L'unico problema delle foreste, dei boschi e degli alberi, infatti, è proprio provocato dall'attività umana. I due ambiti sono incompatibili, non sono le foreste a dover essere normate, monitorate, controllate ed eventualmente sanzionate, ma le filiere forestali, dalle grandi imprese del settore al singolo operatore armato di motosega, di cui la Natura, nel corso della vita della Terra, ha dimostrato di poter fare a meno, regolando da se il mondo vegetale.
I danni in termini ecologici, paesaggistici, storici, culturali, estetici, produttivi (pensiamo al miele, ai funghi, ai tartufi) e turistici delle attività pianificate e condotte da chi considera le foreste, gli alberi solo come "fabbrica di legname" da sfruttare nella filiera del legno e fonte di combustibile a buon mercato per la produzione di energia (cosiddetta rinnovabile, che nel caso specifico rinnovabile non è), sono incalcolabili, per la nostra generazione e per quelle future.
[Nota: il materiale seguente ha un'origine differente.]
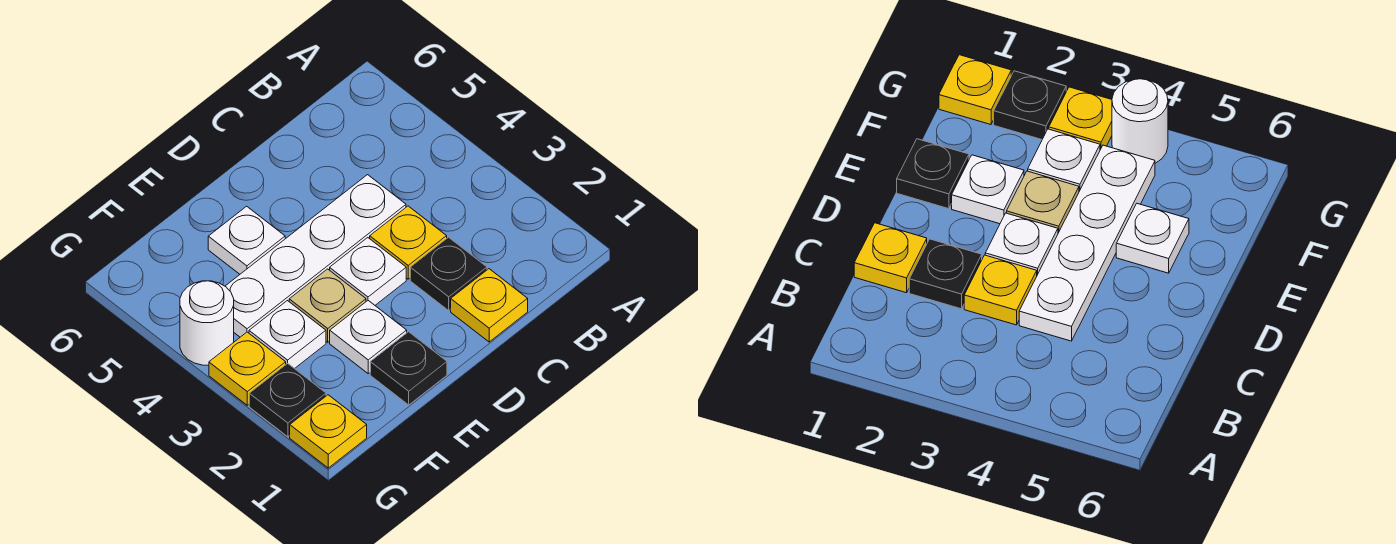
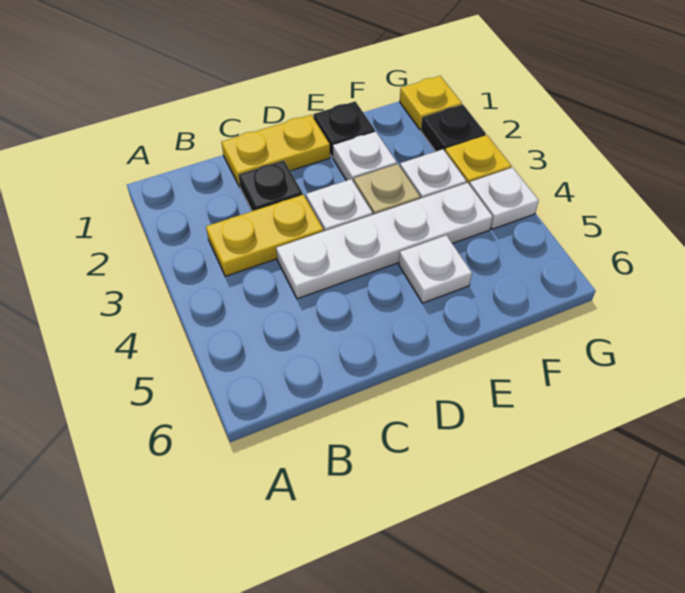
yellow 1x1 plate [451,269,528,342] -> yellow 1x2 plate [221,115,330,187]
yellow 1x1 plate [370,206,447,279] -> yellow 1x2 plate [206,195,324,276]
white 1x1 round brick [180,281,234,365] -> white 1x1 plate [469,167,539,229]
Queste considerazioni che peraltro riflettono numerosi articoli della nostra Costituzione (inerenti paesaggio, salute, bene collettivo e sua funzione sociale, ambiente ed ecosistema), nonché della stessa enciclica papale Laudato Sì, ci portano a considerare il documento SFN nella sua attuale stesura, riduttivo, privo di visione, di ispirazione strategica ed etica.
Ci rendiamo conto che le filiere forestali esistono e sotto il profilo economico ed occupazionale hanno ricadute tangibili, ma sempre meno determinanti e strategiche per il destino dell'umanità rispetto all' assoluta, inderogabile necessità di salvaguardia dell'ambiente che ancora esiste e resiste. Questo ribadito dalla COP 21 e dallo stesso Green New Deal europeo.
Stiamo sfruttando già ora, agli attuali ritmi di crescita economica, le risorse per le quali sarebbe necessario disporre di due pianeti Terra, con il cambiamento climatico e le nuove pandemie che incombono legate indissolubilmente alla deforestazione in atto.
Auspichiamo quindi che ad essere normata sia esclusivamente l'attività umana, nel caso specifico quella silvo-colturale, nell'esclusiva ottica di servizio per la collettività, di riforestazione, cura e manutenzione dei boschi e delle foreste, che creerebbe ricadute occupazionali e dalla quale deriverebbero comunque quote di biomassa, il cui smaltimento alimenterebbe l'utilizzo a fini energetici alternativi sostenibili.